HUDD FROM CANADA said:
Romesh Chander,try your insults on your own ..nation,no need for you to criticize something you hate and are biased toward.Reason for that is the fact that you lose credibility and honour.For an old man that's a tremendous setback.In Iraq and at Abu Ghraib the US army was the one that humiliated herself in the same way as the Nazis did with the Jews.

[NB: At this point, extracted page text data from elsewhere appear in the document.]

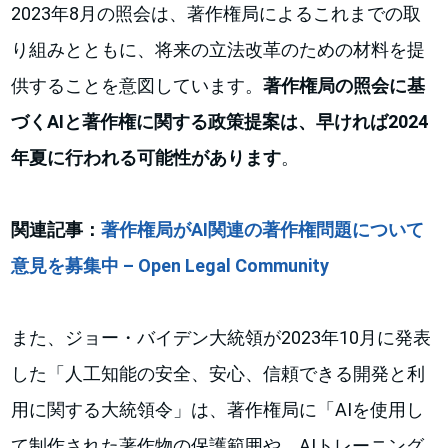
2023年8月の照会は、著作権局によるこれまでの取
り組みとともに、将来の立法改革のための材料を提
供することを意図しています。
著作権局の照会に基
づくAIと著作権に関する政策提案は、早ければ2024
年夏に行われる可能性があります
。
関連記事：
著作権局がAI関連の著作権問題について
意見を募集中 – Open Legal Community
また、ジョー・バイデン大統領が2023年10月に発表
した「人工知能の安全、安心、信頼できる開発と利
用に関する大統領令」は、著作権局に「AIを使用し
て制作された著作物の保護範囲や、AIトレーニング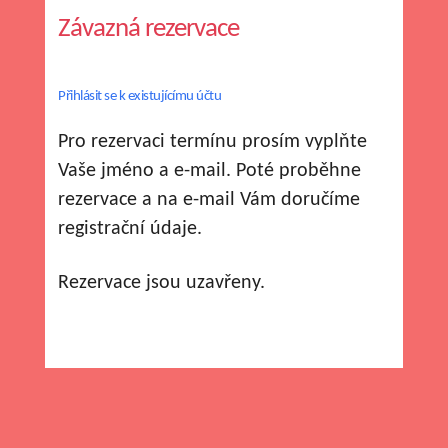
Závazná rezervace
Přihlásit se k existujícímu účtu
Pro rezervaci termínu prosím vyplňte
Vaše jméno a e-mail. Poté proběhne
rezervace a na e-mail Vám doručíme
registrační údaje.
Rezervace jsou uzavřeny.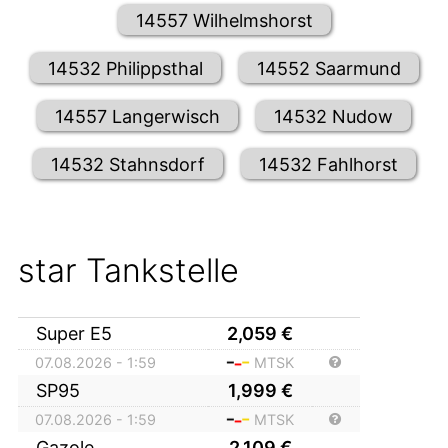
14557 Wilhelmshorst
14532 Philippsthal
14552 Saarmund
14557 Langerwisch
14532 Nudow
14532 Stahnsdorf
14532 Fahlhorst
star Tankstelle
Super E5
2,059
€
07.08.2026 - 1:59
MTSK
SP95
1,999
€
07.08.2026 - 1:59
MTSK
Gazole
2,109
€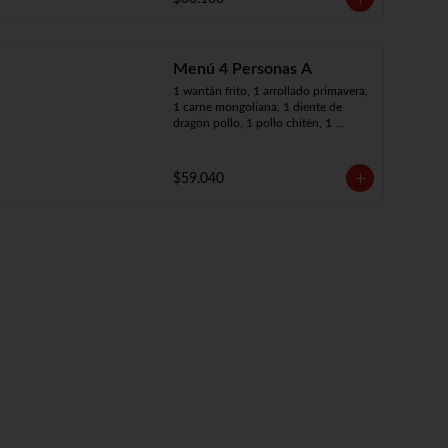
Menú 4 Personas A
1 wantán frito, 1 arrollado primavera, 
1 carne mongoliana, 1 diente de 
dragón pollo, 1 pollo chitén, 1 
chapsui de carne, 4 arroz chaufán
$59.040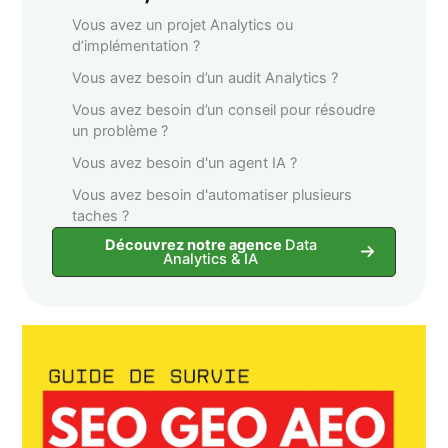
Vous avez un projet Analytics ou
d’implémentation ?
Vous avez besoin d’un audit Analytics ?
Vous avez besoin d’un conseil pour résoudre
un problème ?
Vous avez besoin d'un agent IA ?
Vous avez besoin d'automatiser plusieurs
taches ?
Découvrez notre agence
Data
Analytics & IA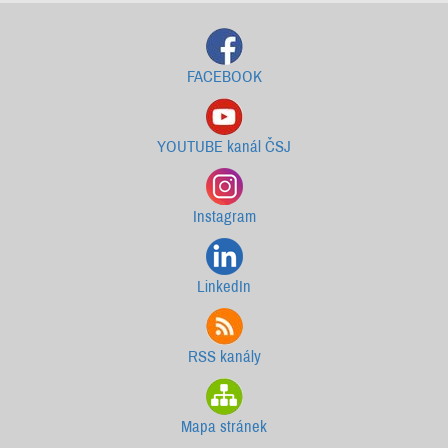
FACEBOOK
YOUTUBE kanál ČSJ
Instagram
LinkedIn
RSS kanály
Mapa stránek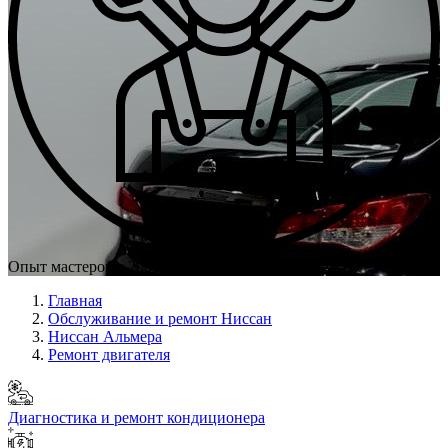
Опыт мастеров с 2009 г.
Главная
Обслуживание и ремонт Ниссан
Ниссан Альмера
Ремонт двигателя
Диагностика и ремонт кондиционера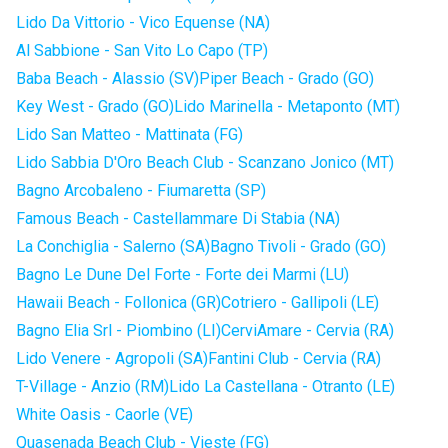
Lido Da Vittorio - Vico Equense (NA)
Al Sabbione - San Vito Lo Capo (TP)
Baba Beach - Alassio (SV)
Piper Beach - Grado (GO)
Key West - Grado (GO)
Lido Marinella - Metaponto (MT)
Lido San Matteo - Mattinata (FG)
Lido Sabbia D'Oro Beach Club - Scanzano Jonico (MT)
Bagno Arcobaleno - Fiumaretta (SP)
Famous Beach - Castellammare Di Stabia (NA)
La Conchiglia - Salerno (SA)
Bagno Tivoli - Grado (GO)
Bagno Le Dune Del Forte - Forte dei Marmi (LU)
Hawaii Beach - Follonica (GR)
Cotriero - Gallipoli (LE)
Bagno Elia Srl - Piombino (LI)
CerviAmare - Cervia (RA)
Lido Venere - Agropoli (SA)
Fantini Club - Cervia (RA)
T-Village - Anzio (RM)
Lido La Castellana - Otranto (LE)
White Oasis - Caorle (VE)
Quasenada Beach Club - Vieste (FG)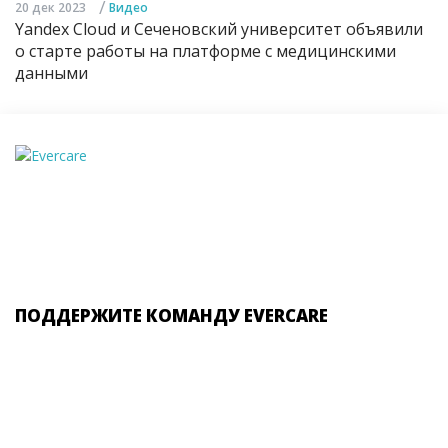
/
20 дек 2023
Видео
Yandex Cloud и Сеченовский университет объявили
о старте работы на платформе с медицинскими
данными
ПОДДЕРЖИТЕ КОМАНДУ EVERCARE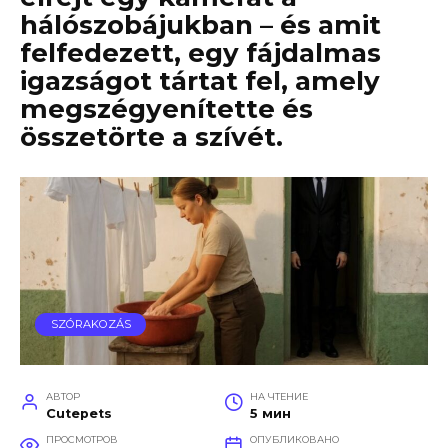
hálószobájukban – és amit
felfedezett, egy fájdalmas
igazságot tártat fel, amely
megszégyenítette és
összetörte a szívét.
SZÓRAKOZÁS
АВТОР
НА ЧТЕНИЕ
Cutepets
5 мин
ПРОСМОТРОВ
ОПУБЛИКОВАНО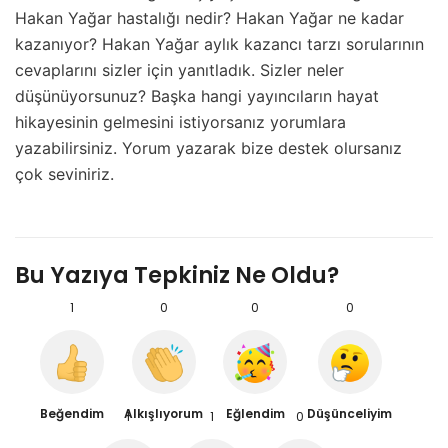
Hakan Yağar hastalığı nedir? Hakan Yağar ne kadar
kazanıyor? Hakan Yağar aylık kazancı tarzı sorularının
cevaplarını sizler için yanıtladık. Sizler neler
düşünüyorsunuz? Başka hangi yayıncıların hayat
hikayesinin gelmesini istiyorsanız yorumlara
yazabilirsiniz. Yorum yazarak bize destek olursanız
çok seviniriz.
Bu Yazıya Tepkiniz Ne Oldu?
1
0
0
0
Beğendim
Alkışlıyorum
Eğlendim
Düşünceliyim
1
1
0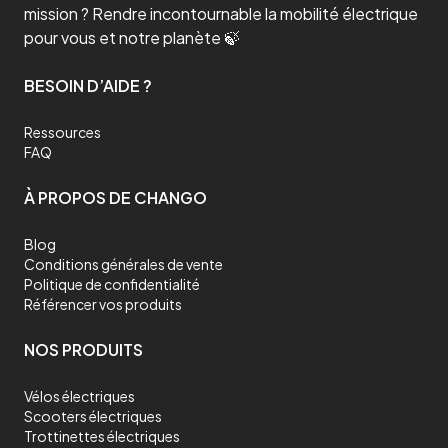
mission ? Rendre incontournable la mobilité électrique
pour vous et notre planète 🍃
BESOIN D’AIDE ?
Ressources
FAQ
À PROPOS DE CHANGO
Blog
Conditions générales de vente
Politique de confidentialité
Référencer vos produits
NOS PRODUITS
Vélos électriques
Scooters électriques
Trottinettes électriques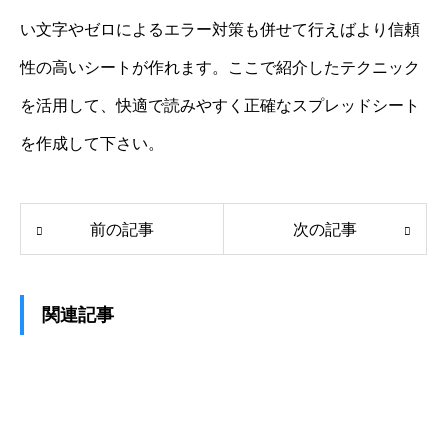
い文字やゼロによるエラー対策も併せて行えばより信頼
性の高いシートが作れます。ここで紹介したテクニック
を活用して、快適で読みやすく正確なスプレッドシート
を作成して下さい。
前の記事
次の記事
関連記事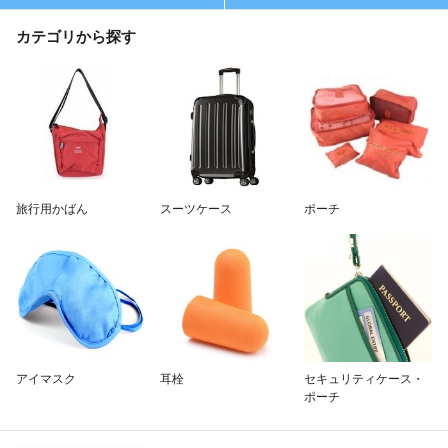
除外ワード
カテゴリから探す
旅行用かばん
スーツケース
ポーチ
アイマスク
耳栓
セキュリティケース・
ポーチ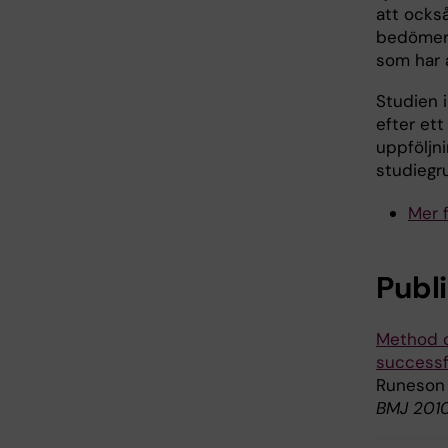
att ocks
bedömer 
som har 
Studien 
efter et
uppföljni
studiegr
Mer 
Publ
Method o
successfu
Runeson 
BMJ 2010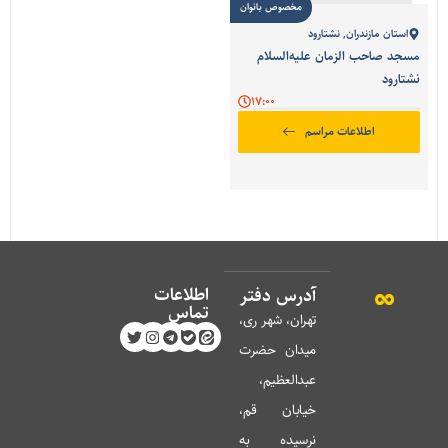
مخصوص بانوان
استان مازندران
,
نشتارود
مسجد صاحب الزمان علیه‌السلام
نشتارود
17:00
اطلاعات مراسم
اطلاعات
آدرس دفتر
تماس
تهران، شهر ری،
میدان حضرت
عبدالعظیم،
خیابان قم،
نرسیده به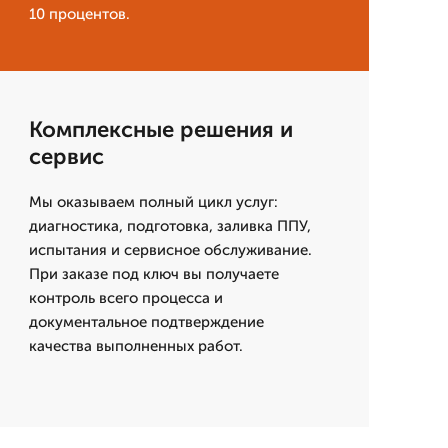
10 процентов.
Комплексные решения и
сервис
Мы оказываем полный цикл услуг:
диагностика, подготовка, заливка ППУ,
испытания и сервисное обслуживание.
При заказе под ключ вы получаете
контроль всего процесса и
документальное подтверждение
качества выполненных работ.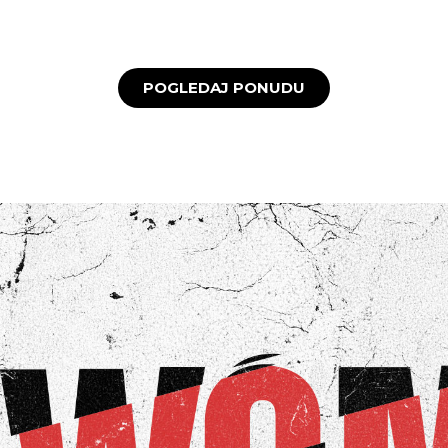
KAKO DO R1 RAČUNA
POGLEDAJ VIŠE
POGLEDAJ PONUDU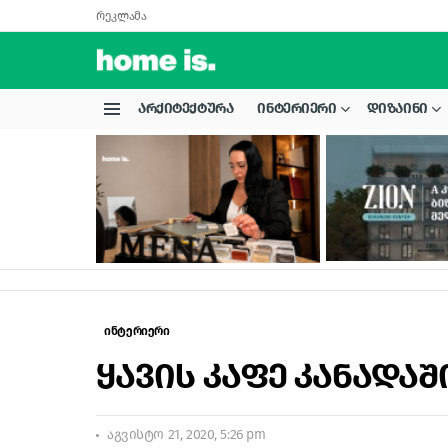
რეკლამა
ᲐᲠᲥᲘᲢᲔᲥᲢᲣᲠᲐ
ᲘᲜᲢᲔᲠᲘᲔᲠᲘ
ᲓᲘᲖᲐᲘᲜᲘ
Menu
LATEST
STORIES
ინტერიერი
ყავის კაფე კანადაშ
აგვისტო 21, 2020, 5:26 pm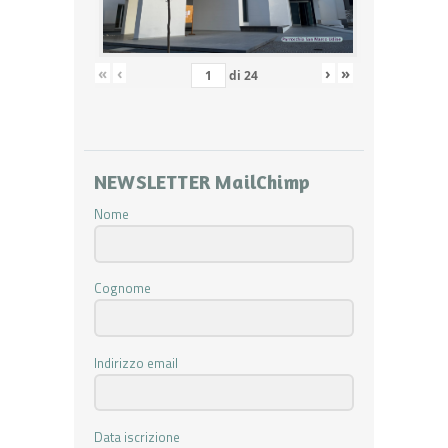
«
‹
›
»
di
24
NEWSLETTER MailChimp
Nome
Cognome
Indirizzo email
Data iscrizione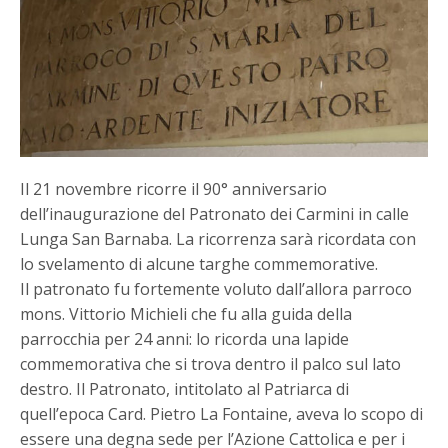
Il 21 novembre ricorre il 90° anniversario
dell’inaugurazione del Patronato dei Carmini in calle
Lunga San Barnaba. La ricorrenza sarà ricordata con
lo svelamento di alcune targhe commemorative.
Il patronato fu fortemente voluto dall’allora parroco
mons. Vittorio Michieli che fu alla guida della
parrocchia per 24 anni: lo ricorda una lapide
commemorativa che si trova dentro il palco sul lato
destro. Il Patronato, intitolato al Patriarca di
quell’epoca Card. Pietro La Fontaine, aveva lo scopo di
essere una degna sede per l’Azione Cattolica e per i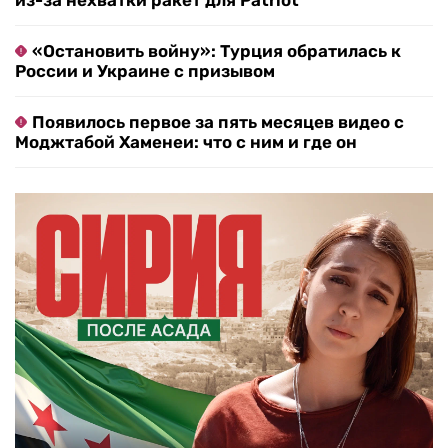
из-за нехватки ракет для Patriot
«Остановить войну»: Турция обратилась к
России и Украине с призывом
Появилось первое за пять месяцев видео с
Моджтабой Хаменеи: что с ним и где он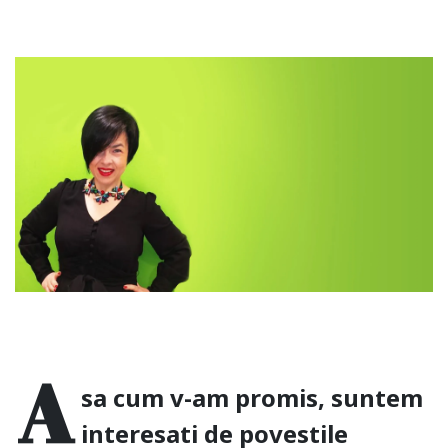
A
sa cum v-am promis, suntem
interesati de povestile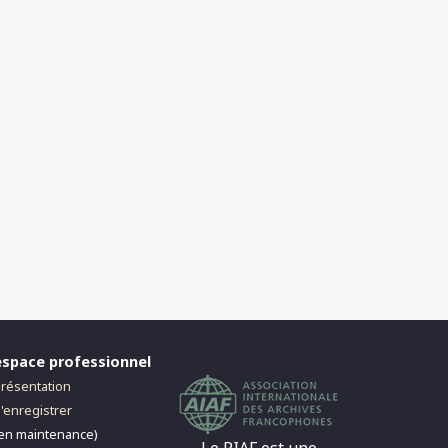
espace professionnel
résentation
'enregistrer
en maintenance)
Le PIAF est une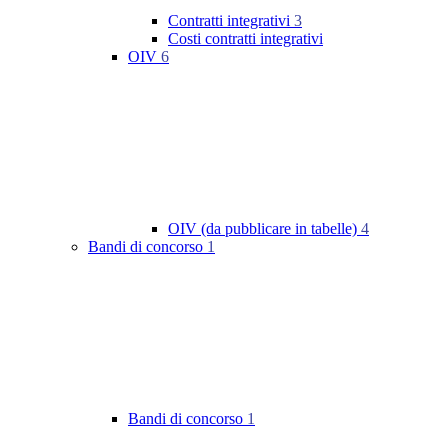
Contratti integrativi
3
Costi contratti integrativi
OIV
6
OIV (da pubblicare in tabelle)
4
Bandi di concorso
1
Bandi di concorso
1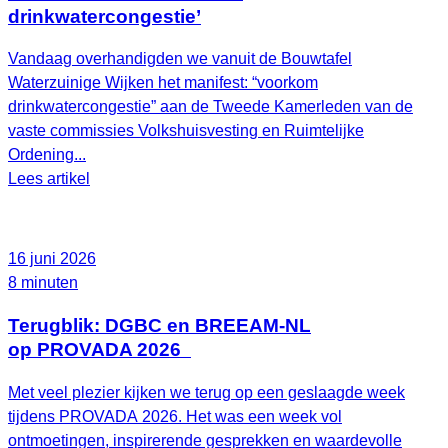
drinkwatercongestie’
Vandaag overhandigden we vanuit de Bouwtafel
Waterzuinige Wijken het manifest: “voorkom
drinkwatercongestie” aan de Tweede Kamerleden van de
vaste commissies Volkshuisvesting en Ruimtelijke
Ordening...
Lees artikel
16 juni 2026
8 minuten
Terugblik: DGBC en BREEAM-NL
op PROVADA 2026
Met veel plezier kijken we terug op een geslaagde week
tijdens PROVADA 2026. Het was een week vol
ontmoetingen, inspirerende gesprekken en waardevolle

The meaning of this war is the security of Israel;not the security of the American people as the neo-cons tried to fool the un-informed public.Contrariwise the security of USA is so much compromised that travel in and out USA resembles that of formerly notorious USSR.USA has great combat capabilities but they are exhaustable.It seems that the economic and psychological impact of this war reached a crisis in this administration.Fighting Iraq and Afghanistan with unbalanced weaponry allowed the false image of an invincible America to arise. The Iraq circus will not end soon,nay,there will be always the risk of things getting too dangerous and ready to develop into something terrible as long as Israel is allowed to have unilateral decisions concerning the Palestinian problem.For USA to start another front with Iran would be political suicide.All the Shia element in Iraq would join their Iranian brothers in fighting what would be perceived as a common enamy.Coming back to Iraq,there is no resolution and the money burnt there by this administration is in the trillions.Staying in Iraq is costive and extremely dangerous,getting out is the same dangerous and it would be like letting a forest fire unattended.I can understand Bush and his clique's dilemma about the catastrophic development in the war,but as it seems they will need to declare defeat in the end and allow the Islamists take over as the Communists took over Viet Nam.It is the single way.US cannot defeat the Islamists;she could befriend them by putting a leash and a muzzle on Israel,but as it seems US is not quite ready for this change of hearts
2006-04-12

ROMESH CHANDER FROM US said:
There is nothing strange about this war in Iraq. The neo-con intention was to humiliate the Arabs and they have succeeded in that. The greatest example of humiliation was Abu-Ghraib -- no protest from the Arab (and even from other muslim governments). Not one Arab government came to the aid of Iraq; not one single Arab government broke diplomatic relations with US/UK (and that I think includes Syria). Not one PetroSheikhdom stopped the oil flow; rather they all have been making money from this war, especially Kuwait, Saudi Arabia and UAE. No demonstrations against the war in muslim countries; most of the demonstrations were in the crusading world and by the crusaders.

The Arabs are divided and powerless. That is the real meaning of the war.